Was würdest du Erstsemestern raten, die dir nach New York folgen möchten?

Wenn das Interesse an Logistik und Management klar ist und man nun diesen Weg eingeschlagen hat, sollte man einfach weiter die Augen offenhalten, was einem gefällt beziehungsweise was einem liegt. Zum Beispiel habe ich super gerne unterrichtet und an sich würde man annehmen, meine Aufgabe hat damit gar nichts damit zu tun. Aber womöglich findet man in der Aufgabe dann doch irgendwo die Bestimmung für sich oder etwas, wonach man sich weiter ausrichten kann. Man sollte sich auf jeden Fall nicht abschrecken lassen. Klar, die Konkurrenz weltweit ist groß und auf eine Stelle wie diese kann sich theoretisch jeder bewerben, global. Gleichzeitig bringt man vielleicht auch eine spezielle Erfahrung mit oder einen Bereich, den andere nicht abdecken. Statt zu versuchen, alles nur ein bisschen zu können, sollte man sich eher auf den eigenen Weg konzentrieren, und wer weiß, wo der einen hinführt.

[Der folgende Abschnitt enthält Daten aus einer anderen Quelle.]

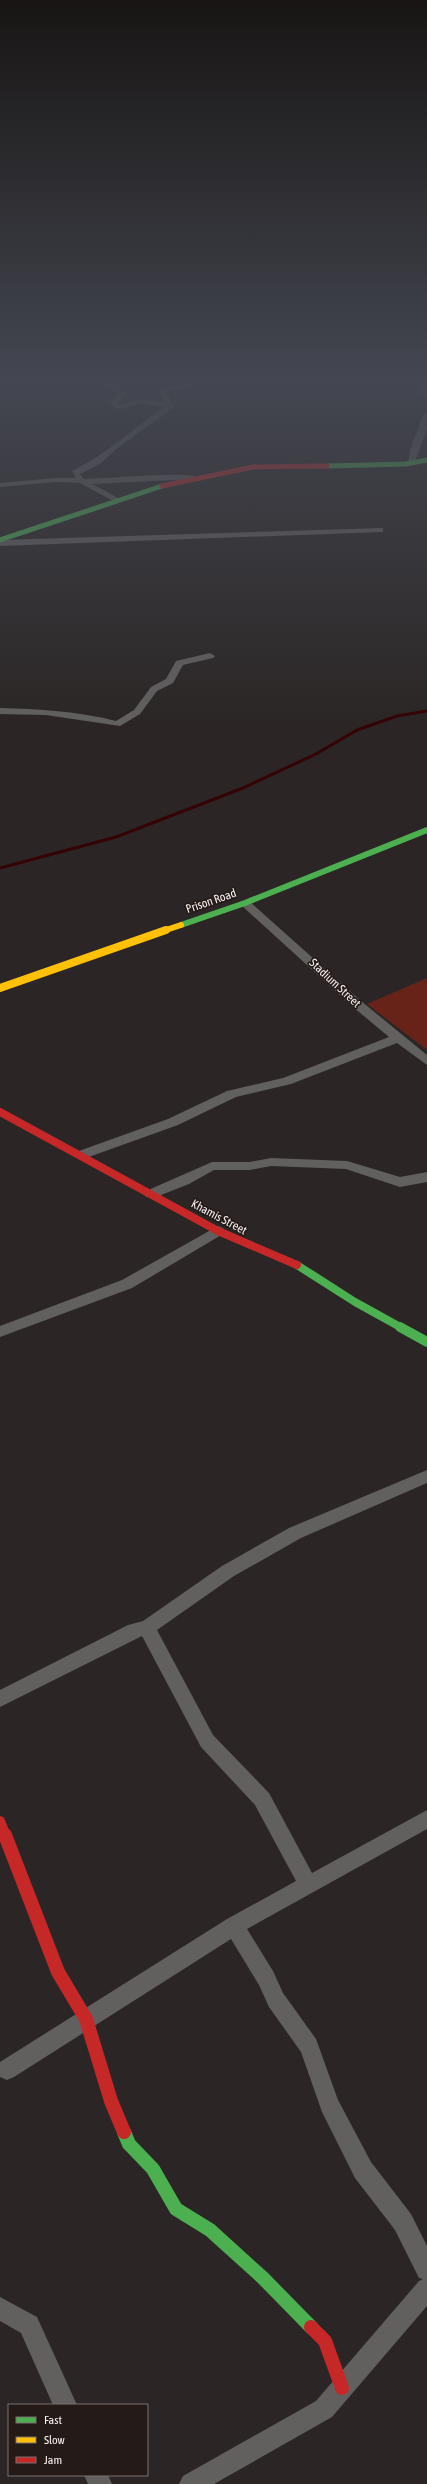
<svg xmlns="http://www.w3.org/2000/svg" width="427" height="2484" font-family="'Asap Condensed',sans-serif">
<rect width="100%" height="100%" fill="#2b2625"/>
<path fill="#672318" d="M427,978v72l-60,-46z"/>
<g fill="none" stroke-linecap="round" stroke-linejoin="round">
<path stroke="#350303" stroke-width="3" d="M0,868l116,-31 127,-49 73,-34 41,-24 40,-14 30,-5"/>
<path fill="#625f5f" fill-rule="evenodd" d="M91,378c13,0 26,6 35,16l-8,9 2,2 19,-6 25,4 -4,-14 21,-5 6,-6h8l-9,10 -19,4 6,16 -57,41 -16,15 -20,10 4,5c17,0 104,-8 111,-2l-1,2 -102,5 28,15 1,2 -4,2 -37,-20 -25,-1 -55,5v-4l55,-5h21l-4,-7c32,-15 62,-43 92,-64l-24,-4 -14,5 -11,1 -5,-6 8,-9z
M419,378h7l1,19 -4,-2z
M427,413v15l-12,34 -7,2 2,-14 13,-35z
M383,528v4h-3l-380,14v-6z
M210,653l5,3 -2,2 -30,7 -10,18 -16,8 -17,23 -20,12 -74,-11 -46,-1v-6c39,1 77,3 116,13l18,-11 17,-23 15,-8 10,-18z
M245,900l4,1 112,100 66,54v10l-30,-22 -106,41 -55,13 -58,28 -92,33h-10l-2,-3 2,-3 92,-33 59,-28 56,-13 106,-41 -36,-30 -112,-102 -2,-2z
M271,1158l76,3 53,16 27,-5v10l-27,5 -54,-18 -75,-3 -21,4h-36l-25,14 -33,13h-10l-2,-3 2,-3 66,-29h38z
M218,1226l5,2 2,3 -2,3 -91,54 -132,49v-11l122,-46z
M427,1470v13l-126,55 -67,38 -77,54 56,105 56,58 43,80 115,-63v19l-180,100 26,42 10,22 33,46 22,61 33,62 40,52 16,32v60l-95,111 -118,67h-35l4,-8 133,-75 103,-120 4,-2 -4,-1 -24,-48 -40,-52 -33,-66 -21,-60 -32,-45 -10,-22 -28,-46 -217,138 -7,3 -7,-3v-15l227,-143 69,-38 -41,-76 -54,-58 -59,-111 -142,71v-17l128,-65 15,-4 79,-55 67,-38z
M0,2297l37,20 40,88h-24l-32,-72 -21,-12z
M84,2475h24l4,9h-24z"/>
<path stroke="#4caf50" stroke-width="5" d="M327,466l79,-2 21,-4
M0,540l162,-54"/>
<path stroke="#4caf50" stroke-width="6" d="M181,925l64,-22 182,-73"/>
<path stroke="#4caf50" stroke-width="8" d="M297,1265l58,37 47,26"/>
<path stroke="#4caf50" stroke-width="10" d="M400,1327l27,15"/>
<path stroke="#4caf50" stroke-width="14" d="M124,2132l5,12 24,25 23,40 34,21 53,48 48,49"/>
<path stroke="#ffc107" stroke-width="6" d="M163,931l18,-6"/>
<path stroke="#ffc107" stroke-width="8" d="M0,988l166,-58"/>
<path stroke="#c62828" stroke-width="5" d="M162,486l91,-19 74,-1"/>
<path stroke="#c62828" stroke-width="8" d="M0,1112l218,119 79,34"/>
<path stroke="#c62828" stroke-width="10" d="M0,1821l6,15"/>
<path stroke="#c62828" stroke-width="14" d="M5,1835l53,137 28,47 25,82 13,31
M311,2327l14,14 17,47"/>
</g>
<linearGradient id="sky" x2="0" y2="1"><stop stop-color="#181514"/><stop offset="0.52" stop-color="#444751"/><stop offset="1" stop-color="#444751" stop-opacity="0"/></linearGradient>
<rect width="427" height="725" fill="url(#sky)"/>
<g text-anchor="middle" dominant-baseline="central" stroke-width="3.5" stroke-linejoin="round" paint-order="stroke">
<g font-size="12" fill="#f9f2f1" stroke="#241b19">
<text transform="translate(211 901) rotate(-19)">Prison Road</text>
<text transform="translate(335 983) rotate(43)">Stadium Street</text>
<text transform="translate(219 1217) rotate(28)">Khamis Street</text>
</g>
</g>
<rect x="8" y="2404" width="140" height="72" fill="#241b19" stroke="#79716f"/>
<rect x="16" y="2417" width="20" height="6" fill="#4caf50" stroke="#79716f"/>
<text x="44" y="2424" font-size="12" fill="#f9f2f1">Fast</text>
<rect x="16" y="2437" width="20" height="6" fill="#ffc107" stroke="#79716f"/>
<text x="44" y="2444" font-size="12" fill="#f9f2f1">Slow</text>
<rect x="16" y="2457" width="20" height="6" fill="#c62828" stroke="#79716f"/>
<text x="44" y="2464" font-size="12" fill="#f9f2f1">Jam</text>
</svg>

Und wohin geht es für Dich als nächstes?

Geplant ist erstmal nichts Konkretes und vielleicht ist das auch ganz gut so. Ich habe früher immer gesagt, ich würde nie nach Amerika ziehen und jetzt gefällt es mir ganz gut. Aber dass New York die Endstation wird, ist sehr, sehr unwahrscheinlich. Wenn man im UN-System bleibt, folgen automatisch noch weitere Stationen, auch in Einsatzgebieten. Das wäre auch kein großes Hindernis, ich habe bereits in Ländern wie Namibia und Südafrika gelebt. Aber noch ist alles offen.